I don’t think I’m the only one. I know loads of people who have cut out caffeine in an attempt to cull mood swings, anxiety, or jitters.
Largely, I drink decaf. But a decaf espresso is the most pointless drink known to humanity. The 50ml shot of decaf neither hydrates you nor wakes you up. Actually, they’ve invented non-alcoholic shots of “spirits”, these days, so that’s up there as pointless, too. Not drunk. Still thirsty. Pointless.

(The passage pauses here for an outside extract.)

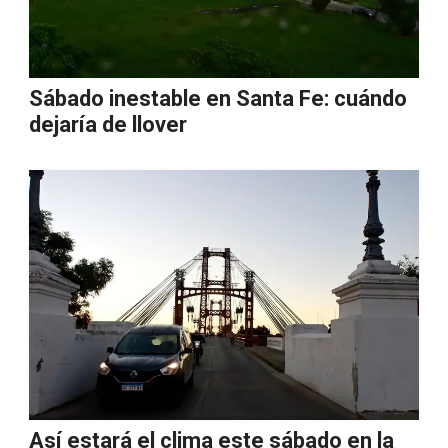
Sábado inestable en Santa Fe: cuándo
dejaría de llover
Así estará el clima este sábado en la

A long drink with a ton of extra calories and some protein, like a soy latte or cappuccino, has a purpose. It gives me energy, from the calories, and stabilizes my weight, so I don’t waste away from breastfeeding. While I was pregnant with Jellyfish, I drank two or three decaf iced lattes every day to keep my calories up, to make up for the hell of hyperemesis (extreme pregnancy sickness) which had made me lose 5kg (10lb) of weight in the first trimester.
When you think about it, this whole obsession with Italian coffee makes no sense. None. Coffee came to Europe from South America. There are not many Italians in South America. People were drinking it over there for a very long time. And North America has some of the best-known coffee outlets, too. Starbucks. Seattle’s Best Coffee (which, BTW, was my favorite haunt in Osaka). Tim Horton’s (which is in my top ten eateries in Belfast). Need I continue? Italian coffee is like fancy shoes. Great to make you feel special, but day-to-day I’d reach for my Skechers or sandals. America knows coffee better than anyone, and I think they’re the ones getting it right.
So I’m sorry, Italy. You’re wrong about coffee. It doesn’t need to be strong. And it’s okay to put milk in it after 11am. It won’t catch fire.